== How to complete this task ==
Transcribe the records below in full; pictures stay out of the copy.
::: Given records
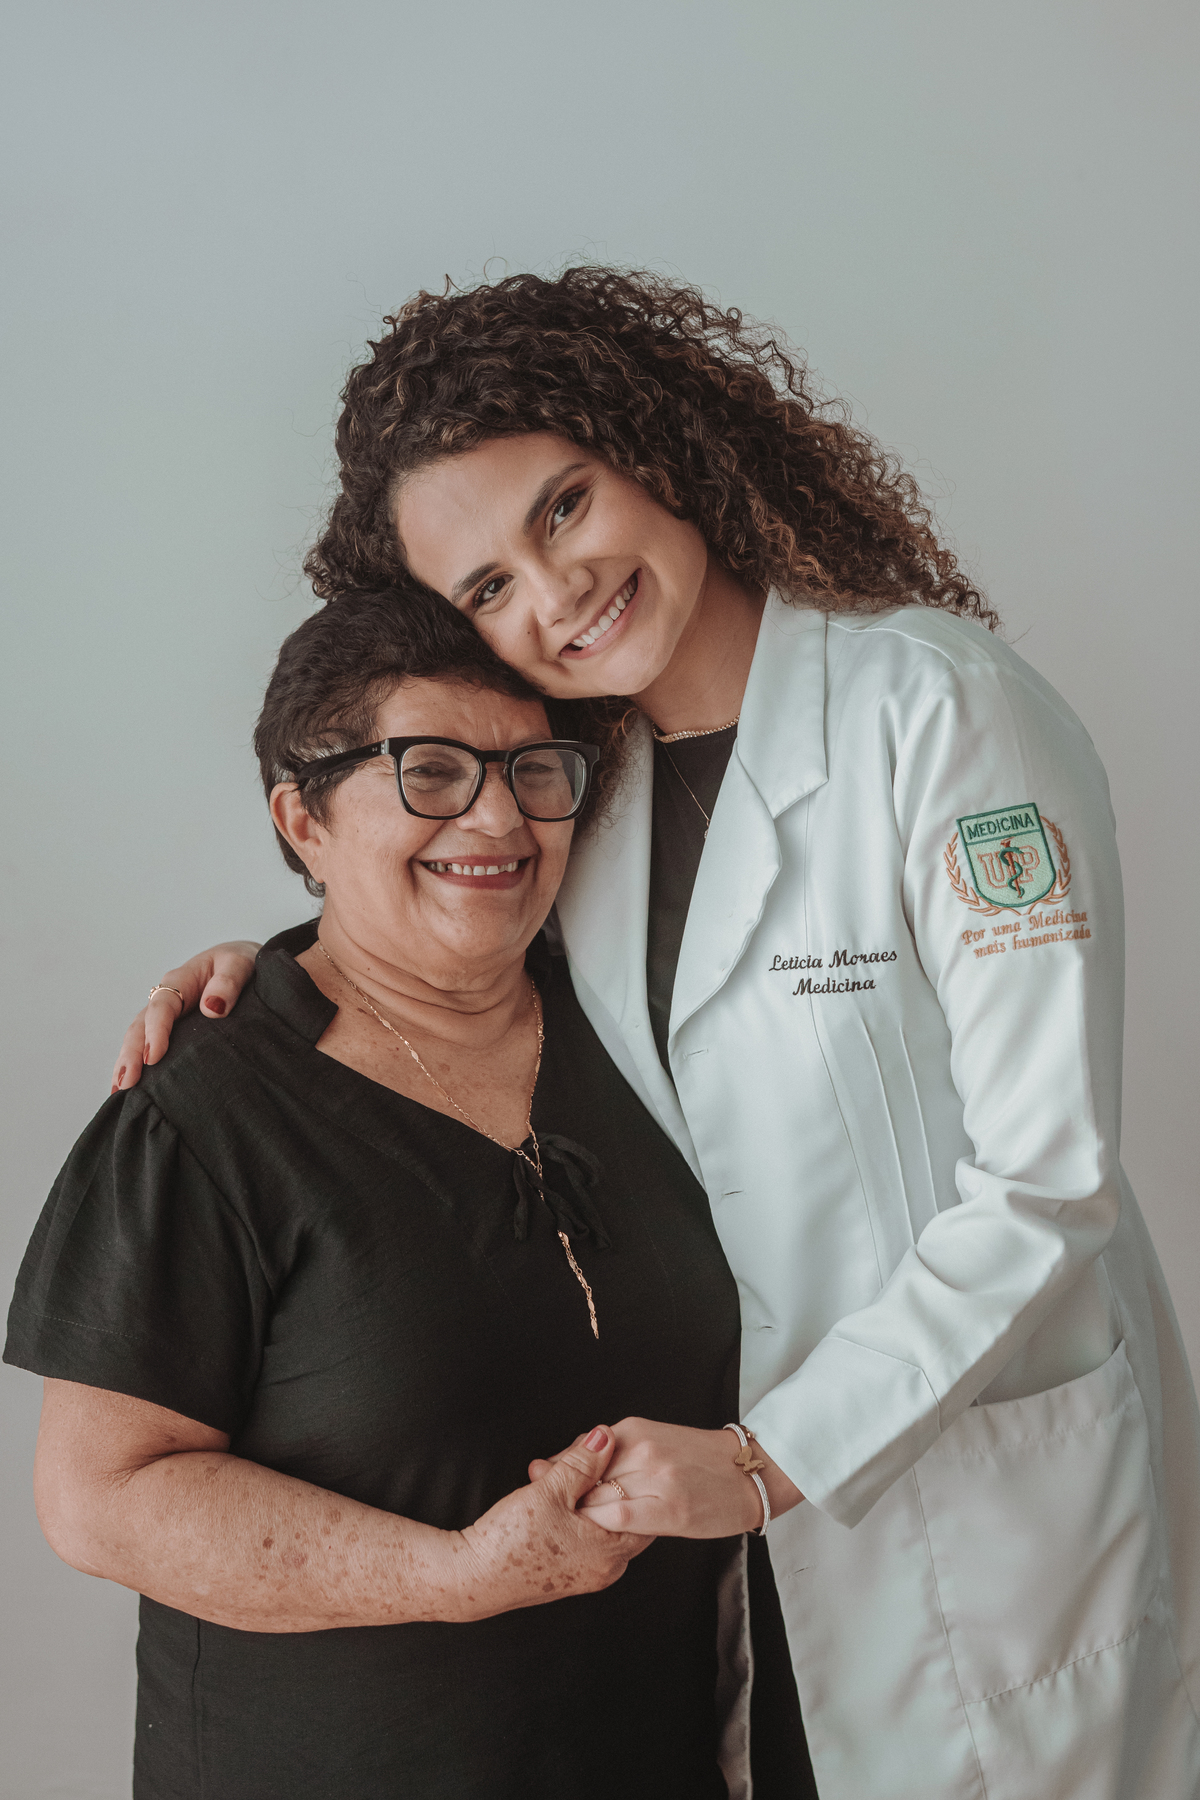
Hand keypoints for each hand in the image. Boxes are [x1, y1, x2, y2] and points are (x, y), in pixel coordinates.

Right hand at [111, 942, 260, 1091]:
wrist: (243, 965)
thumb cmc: (241, 963)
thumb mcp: (240, 963)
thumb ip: (229, 982)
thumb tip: (212, 1008)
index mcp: (181, 980)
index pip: (162, 1006)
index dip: (156, 1031)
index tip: (154, 1057)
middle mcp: (167, 998)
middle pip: (140, 1026)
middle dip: (131, 1054)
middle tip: (126, 1083)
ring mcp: (166, 1016)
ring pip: (138, 1039)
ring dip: (126, 1063)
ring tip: (119, 1092)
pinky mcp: (170, 1031)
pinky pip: (148, 1046)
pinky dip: (136, 1066)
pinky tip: (130, 1088)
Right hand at [451, 1426, 652, 1621]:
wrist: (471, 1578)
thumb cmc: (509, 1540)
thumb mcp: (549, 1491)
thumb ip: (582, 1462)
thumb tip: (607, 1436)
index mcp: (610, 1553)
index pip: (643, 1510)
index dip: (626, 1476)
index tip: (608, 1454)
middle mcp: (606, 1570)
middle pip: (622, 1516)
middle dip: (602, 1484)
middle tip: (577, 1460)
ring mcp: (588, 1575)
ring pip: (602, 1525)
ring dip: (585, 1498)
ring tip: (555, 1476)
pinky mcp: (569, 1575)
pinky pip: (587, 1539)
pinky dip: (576, 1516)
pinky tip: (552, 1498)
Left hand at [533, 1418, 803, 1538]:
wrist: (749, 1472)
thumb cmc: (701, 1461)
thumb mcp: (654, 1442)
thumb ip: (616, 1452)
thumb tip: (575, 1461)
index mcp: (634, 1429)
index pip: (580, 1451)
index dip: (557, 1472)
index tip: (541, 1484)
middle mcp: (640, 1448)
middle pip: (582, 1474)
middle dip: (559, 1493)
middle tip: (542, 1510)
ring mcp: (653, 1477)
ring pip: (595, 1497)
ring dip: (577, 1515)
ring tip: (565, 1528)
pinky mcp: (667, 1507)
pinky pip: (616, 1517)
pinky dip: (600, 1527)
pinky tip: (594, 1538)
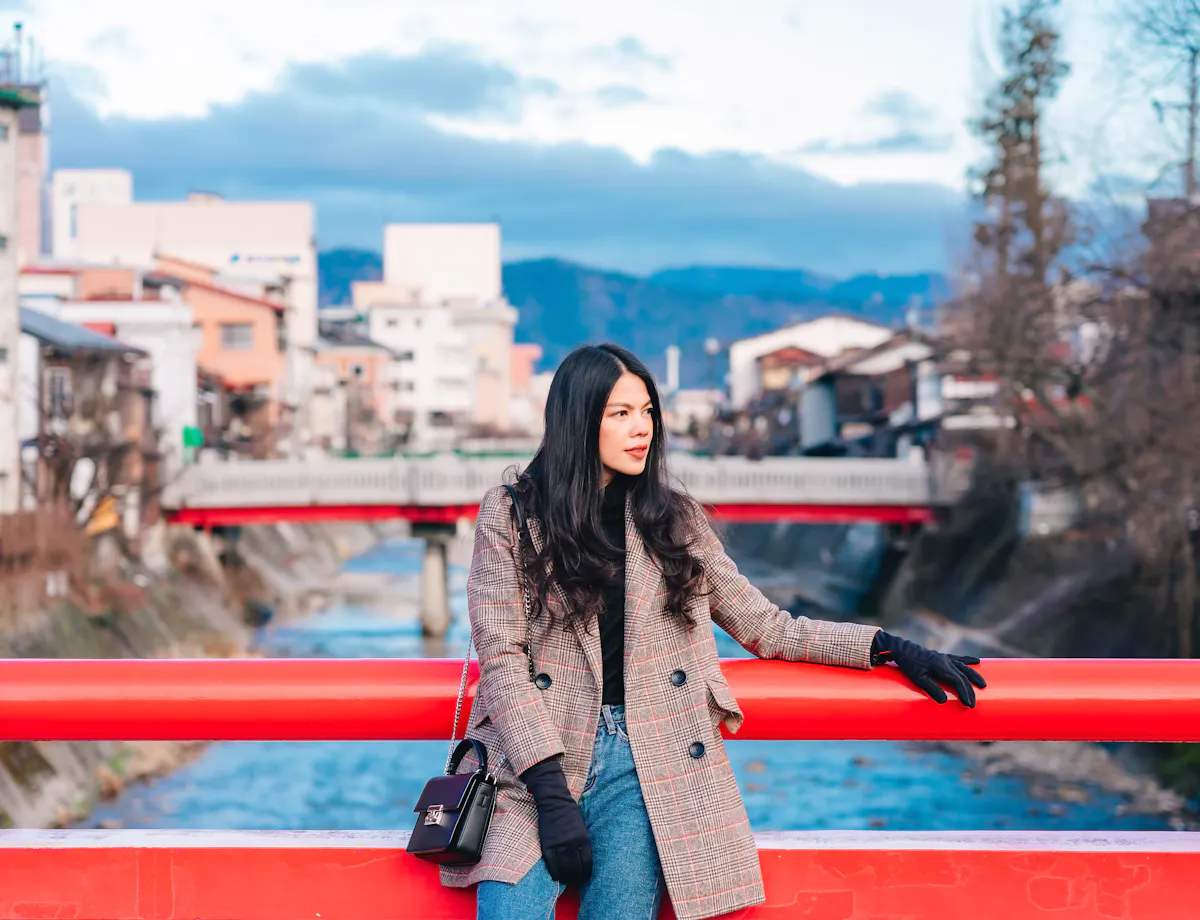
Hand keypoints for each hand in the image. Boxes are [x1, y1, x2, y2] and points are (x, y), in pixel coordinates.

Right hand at [520, 758, 592, 883]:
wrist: (554, 802)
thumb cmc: (570, 814)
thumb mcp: (582, 828)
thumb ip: (583, 843)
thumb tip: (583, 859)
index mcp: (583, 839)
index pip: (587, 863)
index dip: (586, 874)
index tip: (585, 878)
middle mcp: (572, 844)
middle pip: (576, 869)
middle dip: (577, 878)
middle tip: (575, 882)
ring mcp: (559, 845)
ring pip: (564, 869)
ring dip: (566, 878)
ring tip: (566, 881)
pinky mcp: (548, 845)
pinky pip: (552, 865)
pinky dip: (555, 873)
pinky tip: (556, 876)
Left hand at [871, 630, 985, 706]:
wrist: (903, 650)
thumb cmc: (909, 665)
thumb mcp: (918, 679)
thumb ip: (932, 689)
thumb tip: (945, 701)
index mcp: (942, 666)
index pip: (958, 681)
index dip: (965, 693)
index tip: (968, 705)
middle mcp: (946, 661)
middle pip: (963, 676)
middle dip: (970, 690)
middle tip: (973, 703)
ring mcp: (945, 658)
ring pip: (964, 667)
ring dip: (974, 676)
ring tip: (983, 684)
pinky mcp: (942, 657)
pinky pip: (959, 659)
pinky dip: (968, 660)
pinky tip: (977, 661)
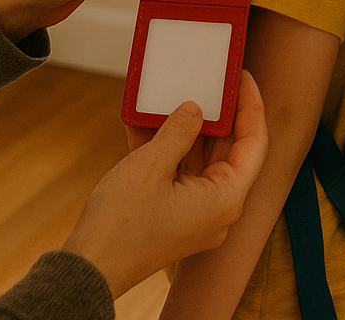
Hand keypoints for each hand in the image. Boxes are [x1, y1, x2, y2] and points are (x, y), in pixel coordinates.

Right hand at [62, 71, 266, 298]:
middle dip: (216, 115)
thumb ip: (178, 131)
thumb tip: (195, 109)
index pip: (253, 143)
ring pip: (200, 161)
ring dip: (186, 130)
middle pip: (228, 151)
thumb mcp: (151, 166)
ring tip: (175, 94)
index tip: (242, 78)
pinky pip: (178, 173)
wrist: (90, 267)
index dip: (251, 106)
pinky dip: (167, 149)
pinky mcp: (174, 215)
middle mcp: (218, 209)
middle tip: (209, 81)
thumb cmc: (121, 224)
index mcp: (225, 199)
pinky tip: (148, 121)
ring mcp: (196, 214)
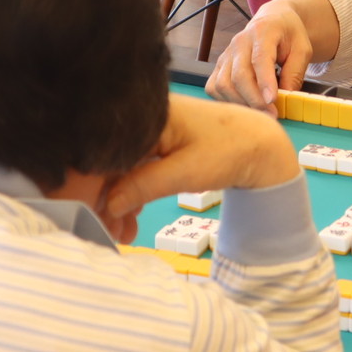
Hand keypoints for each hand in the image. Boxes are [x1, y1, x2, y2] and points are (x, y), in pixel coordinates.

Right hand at [97, 95, 301, 238]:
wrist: (258, 144)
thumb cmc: (228, 150)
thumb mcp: (186, 173)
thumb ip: (143, 186)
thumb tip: (108, 205)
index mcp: (146, 116)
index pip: (104, 153)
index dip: (93, 187)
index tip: (94, 218)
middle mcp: (140, 119)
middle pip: (108, 163)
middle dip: (105, 201)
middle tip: (109, 235)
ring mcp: (146, 131)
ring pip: (119, 170)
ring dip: (117, 202)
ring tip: (122, 235)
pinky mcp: (153, 143)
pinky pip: (132, 170)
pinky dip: (130, 195)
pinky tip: (129, 221)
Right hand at [206, 2, 313, 114]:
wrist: (274, 20)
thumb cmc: (289, 35)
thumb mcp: (302, 50)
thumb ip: (295, 73)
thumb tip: (286, 99)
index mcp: (262, 32)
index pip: (260, 59)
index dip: (265, 82)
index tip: (272, 101)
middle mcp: (240, 42)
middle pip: (239, 76)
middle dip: (255, 100)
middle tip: (272, 115)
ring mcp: (227, 53)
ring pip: (224, 84)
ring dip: (241, 103)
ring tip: (260, 113)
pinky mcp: (220, 65)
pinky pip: (214, 87)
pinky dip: (227, 100)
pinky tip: (244, 105)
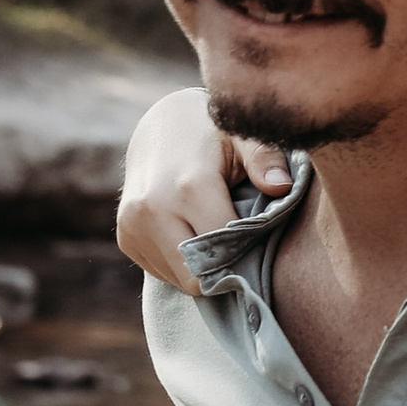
::::::
== Result for this task ==
Hand keypoints for each hand in the image. Boxes are [x1, y1, x2, y2] and points are (x, y), in pixel coordinates.

Right hand at [111, 942, 260, 1091]:
wrist: (243, 965)
thumb cmc: (241, 963)
thumb mcp: (240, 963)
thumb ip: (229, 982)
thumb tip: (212, 1008)
index mcp: (181, 980)
index pip: (162, 1006)
index dip: (156, 1031)
index tip: (154, 1057)
middle mcp: (167, 998)
middle pip: (140, 1026)
middle dip: (131, 1054)
middle tip: (126, 1083)
ring mcp: (166, 1016)
ring pip: (138, 1039)
ring dip: (126, 1063)
ring tip: (119, 1092)
pinky mcp: (170, 1031)
pinky pip: (148, 1046)
pinky dip: (136, 1066)
pinky tip: (130, 1088)
Right hand at [451, 1426, 652, 1621]:
wrist: (471, 1578)
thumb cmc: (509, 1540)
thumb mcp: (549, 1491)
thumb ip: (582, 1462)
thumb tip: (607, 1436)
index mcp: (610, 1553)
index pip: (643, 1510)
index dip: (626, 1476)
index tip: (608, 1454)
middle mcp: (606, 1570)
middle pip: (622, 1516)
middle dip: (602, 1484)
middle tip: (577, 1460)
ring mcp: (588, 1575)
ring pip: (602, 1525)
ring dip: (585, 1498)
ring tip: (555, 1476)
pinky mcp: (569, 1575)
pinky pip: (587, 1539)
pinky dip: (576, 1516)
pinky tip: (552, 1498)
Left hand at [533, 1418, 803, 1538]:
wrist: (749, 1472)
thumb cmc: (701, 1461)
thumb mcp: (654, 1442)
thumb ip: (616, 1452)
thumb tip: (575, 1461)
index mcp: (634, 1429)
index pip: (580, 1451)
index dip: (557, 1472)
index tip: (541, 1484)
middle mcp: (640, 1448)
middle pip: (582, 1474)
middle dip: (559, 1493)
middle tip: (542, 1510)
ring mcp: (653, 1477)
ring pip: (595, 1497)
ring dip: (577, 1515)
ring tip: (565, 1528)
pinky mcp: (667, 1507)
pinky pip: (616, 1517)
pinky dip: (600, 1527)
pinky tip: (594, 1538)
Hand keypoints for each hand in the image. Boxes are [x1, y1, x2, y2] and points are (x, y), in pixel coordinates.

Right hand at [520, 758, 592, 883]:
wrist: (554, 802)
thumb cmc: (570, 814)
thumb mcp: (582, 828)
thumb ip: (583, 843)
thumb tip: (583, 859)
index mcp: (583, 839)
index pip: (587, 863)
index dip: (586, 874)
index tip: (585, 878)
middle mcp: (572, 844)
middle pip: (576, 869)
middle dip: (577, 878)
middle tip: (575, 882)
ring mcp: (559, 845)
ring pip: (564, 869)
ring dip: (566, 878)
ring tip: (566, 881)
pinky mcp: (548, 845)
pinky pip: (552, 865)
pinky dip: (555, 873)
pinky tip: (556, 876)
Left hand at [871, 630, 985, 706]:
wrist: (903, 650)
thumb cmc: (909, 665)
thumb mcp: (918, 679)
thumb ip: (932, 689)
thumb tip: (945, 701)
index mcp: (942, 666)
index pip: (958, 681)
index dip: (965, 693)
index tip: (968, 705)
middle mcp: (946, 661)
middle pip: (963, 676)
middle dip: (970, 690)
middle tip: (973, 703)
ring mcp: (945, 658)
ring pip: (964, 667)
ring dip: (974, 676)
ring tip: (983, 684)
pinky mcp: (942, 657)
pinky pip: (959, 659)
pinky dip: (968, 660)
pinky tip: (977, 661)
Hand keypoints for each hand in the image. Boxes are [x1, y1, x2, y2] and points are (x, y), in pixel coordinates.

Right hand at [62, 71, 266, 298]:
middle dip: (216, 115)
thumb ip: (178, 131)
thumb tip: (195, 109)
index pip: (253, 143)
ring pip: (200, 161)
ring dip: (186, 130)
middle pip: (228, 151)
thumb mcp: (151, 166)
ring tip: (175, 94)
index tip: (242, 78)
pinky pip: (178, 173)
wrist: (90, 267)
index dip: (251, 106)
pinky dip: (167, 149)
pinky mcp: (174, 215)
middle mcp: (218, 209)
middle tip: (209, 81)
thumb cmc: (121, 224)
index mcp: (225, 199)
pinky tip: (148, 121)
ring mcp: (196, 214)
Hand keypoints for each hand in the image. Boxes are [x1, y1, x2, y2] and points are (x, y), in pixel coordinates.

Right hand at [97, 95, 301, 238]:
wrist: (258, 144)
thumb cmc: (228, 150)
thumb mcp: (186, 173)
thumb ip: (143, 186)
thumb tip: (108, 205)
index mcp: (146, 116)
index pip: (104, 153)
index dip: (93, 187)
index tip: (94, 218)
middle mcp: (140, 119)
middle pip: (108, 163)
middle dip: (105, 201)
middle tip: (109, 235)
ring mcp: (146, 131)
ring pip: (119, 170)
ring dip: (117, 202)
ring tip: (122, 235)
pinky mcp: (153, 143)
pinky pip: (132, 170)
pinky dip: (130, 195)
pinky tip: (129, 221)
Right hand at [206, 2, 313, 114]:
wrist: (274, 20)
thumb cmc: (289, 35)
thumb mcp: (302, 50)
thumb ip: (295, 73)
thumb tip: (286, 99)
index mcp: (262, 32)
index pip: (260, 59)
index dip: (265, 82)
index tip: (272, 101)
middle mcp: (240, 42)
middle pip: (239, 76)
middle dip: (255, 100)
middle tip: (272, 115)
ring mcp: (227, 53)
ring pip: (224, 84)
ring dip: (241, 103)
ring tip: (260, 113)
pinky mcp: (220, 65)
pinky pip: (214, 87)
pinky dip: (227, 100)
pinky tip: (244, 105)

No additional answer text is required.